All companies are required to have at least one director, and a minimum of one individual person (as opposed to other companies) among its directors.
English company law imposes certain duties on directors, such as:
- Duty to act in accordance with the powers conferred on them by the company’s memorandum and articles of association, the law and the shareholders
- Duty to promote the success of the company
- Duty to exercise independent judgement
- Duty to exercise reasonable care, skill and diligence
In legal proceedings, a person who has not been formally appointed a director and does not appear on the company register, may still be subject to the duties of a director if they undertake the day to day tasks of a director. This is known as a ‘Shadow Director’. Shareholders of organisations who have influence over decisions that the Board of Directors make can also fall into the category of a ‘Shadow Director’ by the law.
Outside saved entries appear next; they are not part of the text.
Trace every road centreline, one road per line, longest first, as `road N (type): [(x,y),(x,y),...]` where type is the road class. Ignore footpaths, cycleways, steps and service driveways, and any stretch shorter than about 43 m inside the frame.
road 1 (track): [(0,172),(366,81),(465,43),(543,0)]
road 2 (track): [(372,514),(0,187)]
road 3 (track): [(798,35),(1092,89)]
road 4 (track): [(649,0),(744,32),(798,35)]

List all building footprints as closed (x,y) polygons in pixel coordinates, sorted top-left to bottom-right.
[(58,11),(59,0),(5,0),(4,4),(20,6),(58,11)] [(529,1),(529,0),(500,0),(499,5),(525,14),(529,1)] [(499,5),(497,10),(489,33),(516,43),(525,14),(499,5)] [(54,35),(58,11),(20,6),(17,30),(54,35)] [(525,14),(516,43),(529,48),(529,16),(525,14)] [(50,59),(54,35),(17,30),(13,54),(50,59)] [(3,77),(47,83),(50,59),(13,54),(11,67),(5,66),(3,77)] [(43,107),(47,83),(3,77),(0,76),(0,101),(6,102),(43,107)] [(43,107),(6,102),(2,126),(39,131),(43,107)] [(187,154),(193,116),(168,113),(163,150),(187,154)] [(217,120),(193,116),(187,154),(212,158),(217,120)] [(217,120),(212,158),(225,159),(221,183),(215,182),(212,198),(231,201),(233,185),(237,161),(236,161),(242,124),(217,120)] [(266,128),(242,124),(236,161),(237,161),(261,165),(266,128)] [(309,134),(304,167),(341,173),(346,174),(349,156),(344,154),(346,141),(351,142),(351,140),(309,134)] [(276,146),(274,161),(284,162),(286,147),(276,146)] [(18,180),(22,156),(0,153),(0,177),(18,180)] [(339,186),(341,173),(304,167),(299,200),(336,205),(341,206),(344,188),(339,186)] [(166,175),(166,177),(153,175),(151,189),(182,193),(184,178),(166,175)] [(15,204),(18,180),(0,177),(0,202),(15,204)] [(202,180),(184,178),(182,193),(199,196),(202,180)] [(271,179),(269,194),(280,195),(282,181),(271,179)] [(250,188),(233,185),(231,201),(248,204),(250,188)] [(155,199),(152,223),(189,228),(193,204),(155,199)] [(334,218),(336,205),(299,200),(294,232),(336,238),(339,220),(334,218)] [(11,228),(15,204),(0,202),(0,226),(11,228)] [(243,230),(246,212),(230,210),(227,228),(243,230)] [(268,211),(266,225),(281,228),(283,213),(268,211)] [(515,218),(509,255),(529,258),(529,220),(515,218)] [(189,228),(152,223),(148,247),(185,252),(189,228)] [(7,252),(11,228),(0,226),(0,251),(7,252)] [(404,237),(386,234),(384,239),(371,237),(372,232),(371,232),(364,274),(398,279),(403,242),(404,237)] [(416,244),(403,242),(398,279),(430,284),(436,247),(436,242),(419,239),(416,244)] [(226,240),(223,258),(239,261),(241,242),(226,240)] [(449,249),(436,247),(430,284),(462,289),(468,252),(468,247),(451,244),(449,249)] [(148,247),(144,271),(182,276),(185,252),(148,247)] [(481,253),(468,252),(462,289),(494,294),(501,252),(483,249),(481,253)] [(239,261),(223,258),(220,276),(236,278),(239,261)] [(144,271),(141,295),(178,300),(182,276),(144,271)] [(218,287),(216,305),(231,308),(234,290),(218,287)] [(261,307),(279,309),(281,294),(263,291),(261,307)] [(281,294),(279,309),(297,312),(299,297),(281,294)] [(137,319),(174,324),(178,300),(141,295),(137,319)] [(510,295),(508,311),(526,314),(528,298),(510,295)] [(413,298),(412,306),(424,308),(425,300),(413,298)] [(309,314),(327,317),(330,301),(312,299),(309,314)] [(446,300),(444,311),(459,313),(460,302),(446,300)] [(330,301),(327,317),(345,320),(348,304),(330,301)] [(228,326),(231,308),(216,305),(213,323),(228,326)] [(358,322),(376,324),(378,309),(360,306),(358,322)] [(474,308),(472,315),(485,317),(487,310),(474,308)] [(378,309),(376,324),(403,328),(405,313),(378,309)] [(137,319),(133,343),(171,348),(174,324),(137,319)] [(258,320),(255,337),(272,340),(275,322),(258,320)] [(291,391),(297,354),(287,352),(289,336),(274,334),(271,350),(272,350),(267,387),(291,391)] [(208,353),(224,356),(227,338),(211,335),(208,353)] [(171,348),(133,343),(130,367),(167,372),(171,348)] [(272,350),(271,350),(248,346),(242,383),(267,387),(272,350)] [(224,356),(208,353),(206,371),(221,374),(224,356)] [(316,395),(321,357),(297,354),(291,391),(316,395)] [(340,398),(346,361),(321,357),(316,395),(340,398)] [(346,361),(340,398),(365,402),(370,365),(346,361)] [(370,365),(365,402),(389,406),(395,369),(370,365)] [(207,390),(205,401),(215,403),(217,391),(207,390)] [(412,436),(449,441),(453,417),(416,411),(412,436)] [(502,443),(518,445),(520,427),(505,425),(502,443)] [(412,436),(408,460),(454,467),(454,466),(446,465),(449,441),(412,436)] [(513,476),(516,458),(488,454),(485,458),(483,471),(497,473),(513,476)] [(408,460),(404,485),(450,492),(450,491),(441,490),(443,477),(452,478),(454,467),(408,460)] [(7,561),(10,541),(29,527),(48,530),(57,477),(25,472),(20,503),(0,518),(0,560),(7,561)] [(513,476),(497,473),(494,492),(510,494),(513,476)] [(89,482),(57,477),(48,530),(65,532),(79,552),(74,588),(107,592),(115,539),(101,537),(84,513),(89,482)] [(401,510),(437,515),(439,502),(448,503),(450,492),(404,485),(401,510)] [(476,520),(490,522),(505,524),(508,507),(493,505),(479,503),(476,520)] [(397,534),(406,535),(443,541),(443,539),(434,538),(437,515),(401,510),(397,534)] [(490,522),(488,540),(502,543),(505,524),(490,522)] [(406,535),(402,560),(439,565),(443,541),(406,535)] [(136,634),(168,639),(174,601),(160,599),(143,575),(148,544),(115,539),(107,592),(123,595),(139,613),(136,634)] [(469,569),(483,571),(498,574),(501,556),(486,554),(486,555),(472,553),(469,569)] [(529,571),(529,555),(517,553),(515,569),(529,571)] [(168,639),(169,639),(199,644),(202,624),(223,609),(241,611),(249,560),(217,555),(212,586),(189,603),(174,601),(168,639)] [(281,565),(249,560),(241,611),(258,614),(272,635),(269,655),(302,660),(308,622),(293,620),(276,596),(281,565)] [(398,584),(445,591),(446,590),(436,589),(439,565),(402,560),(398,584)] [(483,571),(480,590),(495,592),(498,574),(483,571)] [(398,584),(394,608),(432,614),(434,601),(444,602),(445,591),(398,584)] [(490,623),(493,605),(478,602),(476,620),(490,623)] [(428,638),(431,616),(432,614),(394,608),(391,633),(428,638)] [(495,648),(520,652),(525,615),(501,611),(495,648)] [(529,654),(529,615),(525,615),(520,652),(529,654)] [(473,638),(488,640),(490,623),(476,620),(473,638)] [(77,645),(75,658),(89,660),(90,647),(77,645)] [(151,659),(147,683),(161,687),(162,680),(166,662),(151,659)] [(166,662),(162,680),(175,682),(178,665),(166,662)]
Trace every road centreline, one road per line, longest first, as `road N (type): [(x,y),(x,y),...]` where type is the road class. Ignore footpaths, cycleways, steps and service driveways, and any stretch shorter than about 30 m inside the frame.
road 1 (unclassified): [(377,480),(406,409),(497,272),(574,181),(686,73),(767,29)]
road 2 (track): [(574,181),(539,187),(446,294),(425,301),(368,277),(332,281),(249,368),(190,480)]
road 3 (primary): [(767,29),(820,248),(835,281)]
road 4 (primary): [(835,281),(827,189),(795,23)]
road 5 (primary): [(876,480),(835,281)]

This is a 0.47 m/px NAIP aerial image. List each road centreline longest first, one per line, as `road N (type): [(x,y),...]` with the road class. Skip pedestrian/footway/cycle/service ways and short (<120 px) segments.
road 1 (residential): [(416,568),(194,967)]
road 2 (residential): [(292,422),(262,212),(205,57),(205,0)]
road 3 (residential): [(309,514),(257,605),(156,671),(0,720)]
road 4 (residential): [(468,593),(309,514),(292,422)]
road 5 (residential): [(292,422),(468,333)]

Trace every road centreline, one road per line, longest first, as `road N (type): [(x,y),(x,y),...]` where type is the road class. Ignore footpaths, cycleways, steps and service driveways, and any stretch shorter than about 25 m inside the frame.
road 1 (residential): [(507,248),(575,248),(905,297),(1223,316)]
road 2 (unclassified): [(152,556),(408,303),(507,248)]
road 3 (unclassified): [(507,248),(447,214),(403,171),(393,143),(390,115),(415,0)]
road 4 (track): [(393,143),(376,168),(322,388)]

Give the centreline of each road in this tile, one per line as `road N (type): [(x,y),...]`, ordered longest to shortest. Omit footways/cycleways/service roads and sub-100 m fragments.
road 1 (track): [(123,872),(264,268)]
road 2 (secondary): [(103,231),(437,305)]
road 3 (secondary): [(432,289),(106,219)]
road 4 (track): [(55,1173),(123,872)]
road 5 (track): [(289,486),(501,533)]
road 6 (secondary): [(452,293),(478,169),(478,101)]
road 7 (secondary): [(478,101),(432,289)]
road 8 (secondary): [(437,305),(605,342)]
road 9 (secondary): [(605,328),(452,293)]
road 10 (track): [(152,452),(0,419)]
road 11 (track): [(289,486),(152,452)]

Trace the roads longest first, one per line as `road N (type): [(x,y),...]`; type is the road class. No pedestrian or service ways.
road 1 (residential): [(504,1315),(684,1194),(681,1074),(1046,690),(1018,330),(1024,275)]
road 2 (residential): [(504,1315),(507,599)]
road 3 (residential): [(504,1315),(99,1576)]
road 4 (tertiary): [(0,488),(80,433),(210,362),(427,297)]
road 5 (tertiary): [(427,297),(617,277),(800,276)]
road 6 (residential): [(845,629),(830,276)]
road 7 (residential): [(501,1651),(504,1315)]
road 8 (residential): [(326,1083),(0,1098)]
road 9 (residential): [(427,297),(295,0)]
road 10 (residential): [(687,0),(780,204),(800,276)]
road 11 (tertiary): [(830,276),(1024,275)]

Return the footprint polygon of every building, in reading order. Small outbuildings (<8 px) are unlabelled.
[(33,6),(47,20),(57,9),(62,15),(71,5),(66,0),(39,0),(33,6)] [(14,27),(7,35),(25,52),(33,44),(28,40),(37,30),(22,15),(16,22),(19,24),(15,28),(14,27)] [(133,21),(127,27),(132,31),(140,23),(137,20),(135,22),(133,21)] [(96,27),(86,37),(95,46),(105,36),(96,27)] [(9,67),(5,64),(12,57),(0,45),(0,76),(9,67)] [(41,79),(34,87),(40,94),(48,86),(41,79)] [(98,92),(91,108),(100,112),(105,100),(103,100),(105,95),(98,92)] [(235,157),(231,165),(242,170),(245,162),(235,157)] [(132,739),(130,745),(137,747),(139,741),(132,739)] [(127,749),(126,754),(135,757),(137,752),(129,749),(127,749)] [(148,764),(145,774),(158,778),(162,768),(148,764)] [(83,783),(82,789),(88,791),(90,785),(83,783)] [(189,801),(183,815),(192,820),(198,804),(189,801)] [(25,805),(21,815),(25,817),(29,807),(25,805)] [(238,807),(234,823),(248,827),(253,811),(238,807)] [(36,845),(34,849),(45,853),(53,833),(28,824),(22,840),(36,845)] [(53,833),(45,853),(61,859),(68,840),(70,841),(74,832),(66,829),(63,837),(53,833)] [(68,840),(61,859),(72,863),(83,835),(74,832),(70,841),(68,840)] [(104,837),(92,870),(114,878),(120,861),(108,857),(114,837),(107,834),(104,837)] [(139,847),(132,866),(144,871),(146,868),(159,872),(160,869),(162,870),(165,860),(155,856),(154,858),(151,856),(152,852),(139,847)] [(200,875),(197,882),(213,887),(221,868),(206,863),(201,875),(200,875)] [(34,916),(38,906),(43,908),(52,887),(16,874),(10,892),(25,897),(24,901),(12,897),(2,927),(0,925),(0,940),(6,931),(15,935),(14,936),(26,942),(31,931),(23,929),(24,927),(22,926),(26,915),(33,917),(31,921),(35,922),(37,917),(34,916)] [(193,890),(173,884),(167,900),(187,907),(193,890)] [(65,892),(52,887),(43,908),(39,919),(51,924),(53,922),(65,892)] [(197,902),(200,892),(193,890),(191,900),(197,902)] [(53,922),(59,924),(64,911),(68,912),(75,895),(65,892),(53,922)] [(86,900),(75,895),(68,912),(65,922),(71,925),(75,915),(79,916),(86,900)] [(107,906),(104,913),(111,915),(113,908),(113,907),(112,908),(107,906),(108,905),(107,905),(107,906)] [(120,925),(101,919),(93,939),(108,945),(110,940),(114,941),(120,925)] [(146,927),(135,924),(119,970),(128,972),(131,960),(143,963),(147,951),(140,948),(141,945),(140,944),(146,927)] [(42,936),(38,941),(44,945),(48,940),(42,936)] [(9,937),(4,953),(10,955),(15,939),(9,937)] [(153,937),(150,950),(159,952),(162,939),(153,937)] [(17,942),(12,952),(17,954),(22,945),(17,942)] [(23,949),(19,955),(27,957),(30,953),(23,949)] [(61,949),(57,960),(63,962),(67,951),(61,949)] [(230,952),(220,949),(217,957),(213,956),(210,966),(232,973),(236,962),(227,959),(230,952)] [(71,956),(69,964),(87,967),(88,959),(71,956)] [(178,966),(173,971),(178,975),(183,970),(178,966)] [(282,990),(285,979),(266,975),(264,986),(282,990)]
A company director has many duties and liabilities for the organisation they lead, and so taking up the position of a director should not be done lightly. For example, directors are not usually personally liable for the company’s obligations to third parties. However, there are exceptions to this, such as if a director has known that the company is insolvent and yet continues to allow the company to incur liabilities. In this instance, a director can become personally liable for obligations incurred. Additionally, the law presumes that a director is fully aware of the activities of a company and ignorance of those activities is no defence against a claim for breach of their duties.